A lot of people are surprised by the facts on personal finance. Here are a selection of facts you may find surprising:
- From 1802 to 2005, a dollar invested in the U.S. stock market would have grown to $10.3 million, including reinvested dividends. From 1802 to 2005, a dollar invested in Gold rose to $27, and it doesn’t pay any dividends.
- The US Markets vs Housing in the US or UK. Housing in the US and UK have consistently failed to beat markets. Even hot markets like London haven’t managed it. According to the Land Registry in the UK (http://landregistry.data.gov.uk/), the average property was 55,000 Sterling in 1995 and is now at 225,000 Sterling in 2018, representing a 309% increase. Even if we don’t factor in the costs of up-keeping the house, which can be huge, the returns are poor compared to markets. In early 1995, the Dow Jones was sitting at $3,900and was sitting at $26,616 in 2018, representing a rise of more than 6.5X.
- Markets vs businesses. In 1900, there was approximately 4,000 people with $1M or more. If each of those people had invested in an S&P index fund and their children/grandkids had done the same, they would all have about $80billion or more today.

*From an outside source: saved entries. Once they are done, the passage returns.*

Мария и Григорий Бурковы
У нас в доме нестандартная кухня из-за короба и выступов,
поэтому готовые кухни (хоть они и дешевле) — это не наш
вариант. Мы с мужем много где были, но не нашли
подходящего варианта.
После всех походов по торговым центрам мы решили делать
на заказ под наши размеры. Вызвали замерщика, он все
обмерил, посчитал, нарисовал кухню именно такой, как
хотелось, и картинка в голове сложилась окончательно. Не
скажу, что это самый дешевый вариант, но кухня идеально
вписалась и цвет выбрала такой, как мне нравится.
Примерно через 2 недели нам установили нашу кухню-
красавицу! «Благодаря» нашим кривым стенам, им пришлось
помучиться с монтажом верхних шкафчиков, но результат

- Even more interestingly, assuming that each of these 4,000 all have 2–3 kids and numerous grandkids, researchers have worked out there could be 120,000 billionaires in the US today. There are only 500–600. And almost all those 500–600 are new billionaires, not through inheritance. Not so easy to beat the markets with businesses after all
- Volatility and stability are inversely linked. Assets which are more volatile aren’t always less safe. Government bonds are less volatile than markets, but have consistently underperformed. The Nasdaq has been much more volatile than both the Dow and S&P. However, it has produced over 12% from 1995 until today, which is higher than the S&P’s 10%-10.5% yearly average.